You may not be aware that the person sitting next to you in class leads high-intensity workouts to the UP community on the side. Beauchamp Recreation and Wellness Center offers a variety of workout courses including Pilot Fit, yoga, HIIT, Zumba and Pilot Spin. Each one is designed and taught by a student who also juggles their courses and extracurriculars.
Students, faculty and staff can sign up for classes online through rec services, which lists the specific class, time, studio and instructor. Classes take place in either the weight room or upstairs studios.
The Beacon sat down with five student instructors to chat about what they do, and why they love it.
Lauren Carlos, Pilot Fit Instructor
Carlos has been teaching Pilot Fit at Beauchamp since second semester of her freshman year. Carlos first became interested in crossfit type workouts because both her parents do crossfit. Back at home Mukilteo, Washington, Carlos is a CrossFit level one trainer.
Pilot Fit incorporates a wide variety of elements including cardio, weightlifting, calisthenics (body weight) and gymnastics movements. Pilot Fit workouts range from running to rowing, dumbbells to deadlifts, push-ups to planks and kettlebells to squats. Instructors design the regimes depending on the fitness levels of those taking the class.
One of the main reasons Carlos started teaching at UP is that she saw that Beauchmap offered free fitness classes but thought it missed some key elements. At the time, Beauchamp did not have any weightlifting or strength and conditioning programs. Carlos wanted to bring everything she had learned about Crossfit to University of Portland, so she spoke with the Recreational Operations Program Manager, Kaitlin Bourne and Pilot Fit was created.
Carlos uses Pilot Fit to destigmatize the weight room and empower women that “strong is beautiful.” She uses Pilot Fit to encourage students to be comfortable in the gym atmosphere by teaching them how to use gym equipment and their bodies properly. She said she’s passionate about fitness because it can inspire others.

···

» **Assignment 1**: Condense the paragraph of the article on student fitness instructors that begins "Pilot Fit incorporates" into a short bulleted list that keeps its main facts.

···

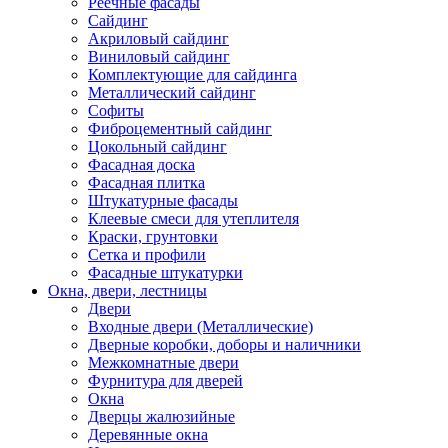
Реечные фасады
Сайдинг
Акриловый сайдинг
Виниловый сайдинг
Комплектующие для сайдинга
Металлический сайдинг
Софиты
Фиброцементный сайдинг
Цокольный сайдинг
Фасадная доска
Фасадная плитка
Штукатурные фасады
Клеевые смеси для утеплителя
Краски, грунтовки
Сетка и профили
Фасадные штукатурки
Окна, двери, лестницы
Двери
Входные двери (Металлические)
Дверные коробки, доборы и наличники
Межкомнатные двери
Фурнитура для дверей
Окна
Дверцы жалюзийные
Деревянные окна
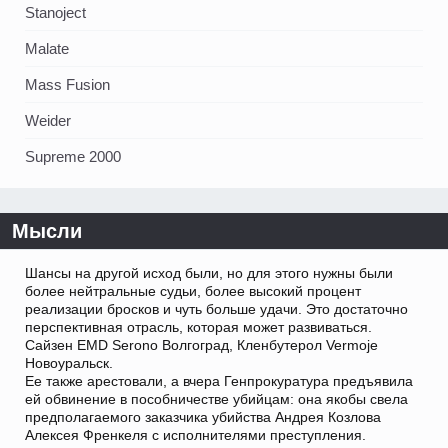
Stanoject
Malate
Mass Fusion
Weider
Supreme 2000
Мысли
Шансы на другой исход были, но для этого нужны были
более нейтральные судьи, более высокий процент
реализации бросков и чуть больше удачи. Это достаточно
перспективная отрасль, которая может развиваться.
Сайзен EMD Serono Волгоград, Кленбутерол Vermoje
Новоуральск.
Ее также арестовали, а вчера Генпрокуратура предъявила
ей обвинение в пособничестве убийцам: она якобы свела
предполагаемого заказчика убийства Андрея Козлова
Алексея Френкеля с исполнителями преступления.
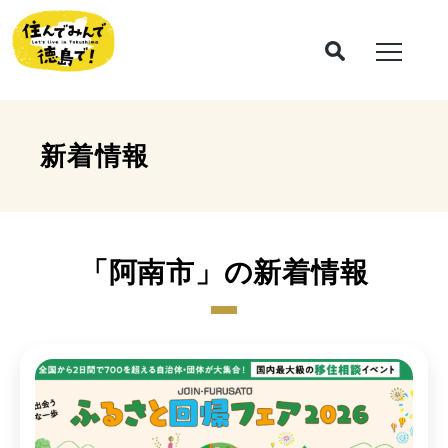
新着情報
「阿南市」の新着情報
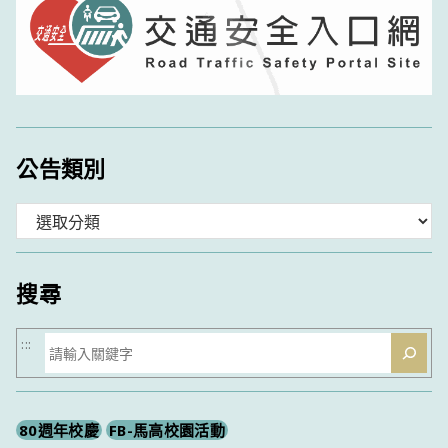
公告類別
分
類
搜尋
搜
:::
尋
80週年校慶
FB-馬高校園活動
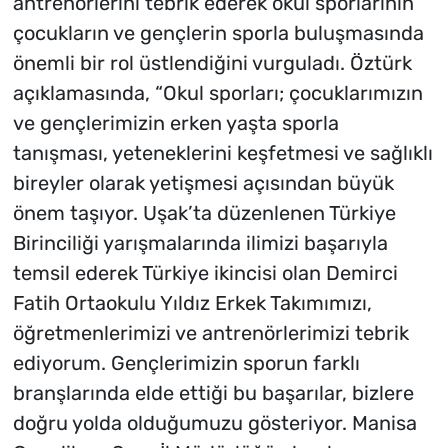
antrenörlerini tebrik ederek okul sporlarının
çocukların ve gençlerin sporla buluşmasında
önemli bir rol üstlendiğini vurguladı. Öztürk
açıklamasında, “Okul sporları; çocuklarımızın
ve gençlerimizin erken yaşta sporla
tanışması, yeteneklerini keşfetmesi ve sağlıklı
bireyler olarak yetişmesi açısından büyük
önem taşıyor. Uşak’ta düzenlenen Türkiye
Birinciliği yarışmalarında ilimizi başarıyla
temsil ederek Türkiye ikincisi olan Demirci
Fatih Ortaokulu Yıldız Erkek Takımımızı,
öğretmenlerimizi ve antrenörlerimizi tebrik
ediyorum. Gençlerimizin sporun farklı
branşlarında elde ettiği bu başarılar, bizlere
doğru yolda olduğumuzu gösteriyor. Manisa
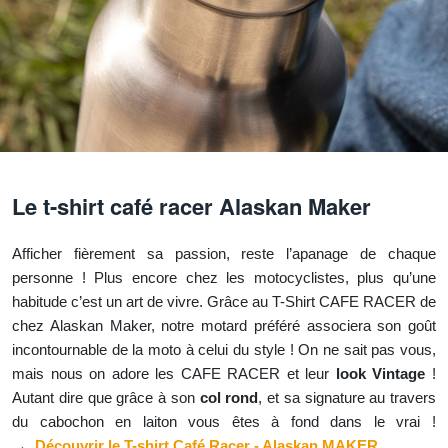
Le t-shirt café racer Alaskan Maker
Afficher fièrement sa passion, reste l’apanage de chaque
personne ! Plus encore chez les motocyclistes, plus qu’une
habitude c’est un art de vivre. Grâce au T-Shirt CAFE RACER de
chez Alaskan Maker, notre motard préféré associera son goût
incontournable de la moto à celui du style ! On ne sait pas vous,
mais nous on adore les CAFE RACER et leur
look Vintage
!
Autant dire que grâce à son
col rond
, et sa signature au travers
du cabochon en laiton vous êtes à fond dans le vrai !
→
Découvrir le T-shirt Café Racer - Alaskan MAKER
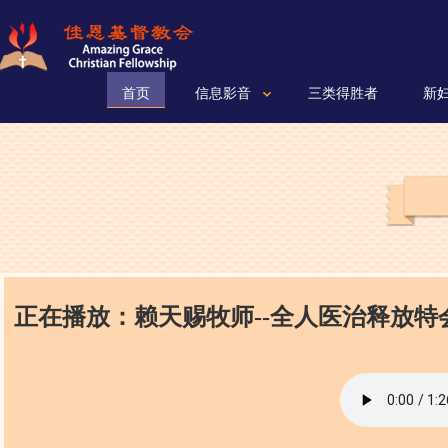
首页
信息影音
三类得胜者
新
正在播放：赖天赐牧师--全人医治释放特会（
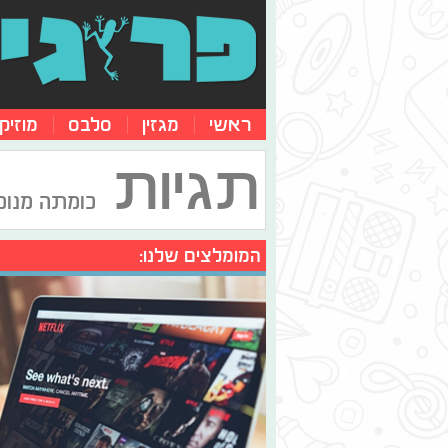
ראשי
מגזין
סלבס
מוזיק
תגיות
כומתה מנו
המומלצים שלנו:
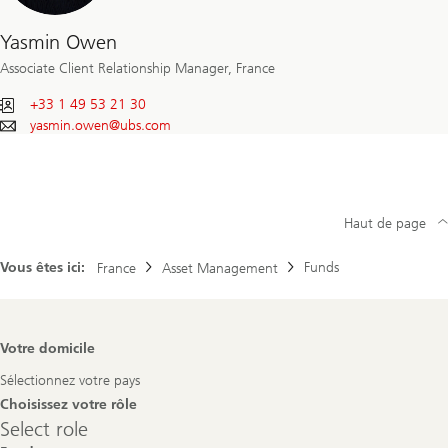
Yasmin Owen
Associate Client Relationship Manager, France
+33 1 49 53 21 30
yasmin.owen@
ubs.com
Haut de page
Vous êtes ici:
Funds
France
Asset Management
Footer
Votre domicile
Navigation
Sélectionnez votre pays
Choisissez votre rôle
Select
Select role
role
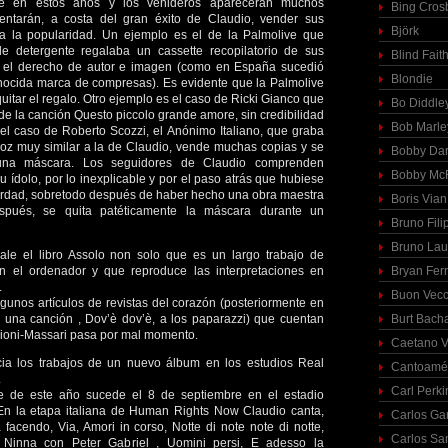
e en estos años y los venideros aparecerán muchos
Bing Cros
entarán, a costa del gran éxito de Claudio, vender sus
Björk
a la popularidad. Un ejemplo es el de la Palmolive que
e detergente regalaba un cassette recopilatorio de sus
Blind Fait
o el derecho de autor e imagen (como en España sucedió
Blondie
nocida marca de compresas). Es evidente que la Palmolive
quitar el regalo. Otro ejemplo es el caso de Ricki Gianco que
Bo Diddle
 de la canción Questo piccolo grande amore, sin credibilidad
Bob Marle
el caso de Roberto Scozzi, el Anónimo Italiano, que graba
z muy similar a la de Claudio, vende muchas copias y se
Bobby Dar
una máscara. Los seguidores de Claudio comprenden
Bobby McF
 ídolo, por lo inexplicable y por el paso atrás que hubiese
erdad, sobretodo después de haber hecho una obra maestra
Boris Vian
spués, se quita patéticamente la máscara durante un
Bruno Fili
Bruno Lau
le el libro Assolo non solo que es un largo trabajo de
en el ordenador y que reproduce las interpretaciones en
Bryan Fer
.
Buon Vecc
gunos artículos de revistas del corazón (posteriormente en
á una canción , Dov’è dov’è, a los paparazzi) que cuentan
Burt Bach
lioni-Massari pasa por mal momento.
Caetano V
ia los trabajos de un nuevo álbum en los estudios Real
Cantoamé
.
Carl Perki
ve de este año sucede el 8 de septiembre en el estadio
n la etapa italiana de Human Rights Now Claudio canta,
Carlos Ga
 facendo, Via, Amori in corso, Notte di note note di notte,
Carlos Sa
inna con Peter Gabriel , Uomini persi, E adesso la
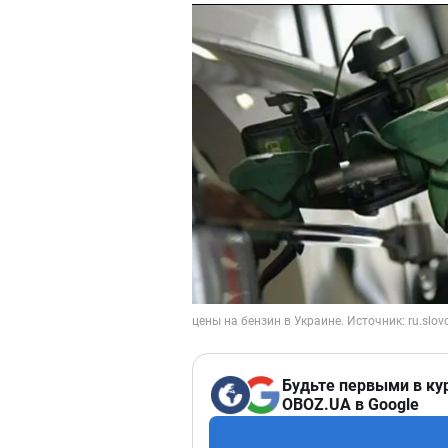
Будьте первыми в ку
OBOZ.UA в Google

···

» **Assignment 2**: Turn the listing into a numbered list with blank lines left out. Begin at the very start of the listing, stop after the line that contains "Деревянные окна", and leave the pictures out of your answer.

» **Problem solution 1**:
- Pilot Fit combines cardio, weightlifting, calisthenics (body weight) and gymnastics movements.
- Workouts range from running, rowing, dumbbells and deadlifts to push-ups, planks, kettlebells and squats.
- Instructors design the routines to suit the fitness levels of the people in the class.

» **Problem solution 2**:
1. Реечные фасады
2. Сайдинг
3. Акриловый сайдинг
4. Виниловый сайдинг
5. Комплектующие для сайдинга
6. Металлический сайдинг
7. Софиты
8. Фиброцементный сайдинг
9. Цокольный сайдинг
10. Фасадная доска
11. Фасадная плитка
12. Штукатурные фасады
13. Клеевые смеси для утеплителя
14. Краски, грунтовки
15. Сетка и профили
16. Фасадные штукатурки
17. Окна, двери, лестницы
18. Двери
19. Входные двери (Металлические)
20. Дверные коробки, доборы и наличники
21. Межкомнатные двери
22. Фурнитура для дверей
23. Окна
24. Дверцы жалюзийные
25. Деревянные окна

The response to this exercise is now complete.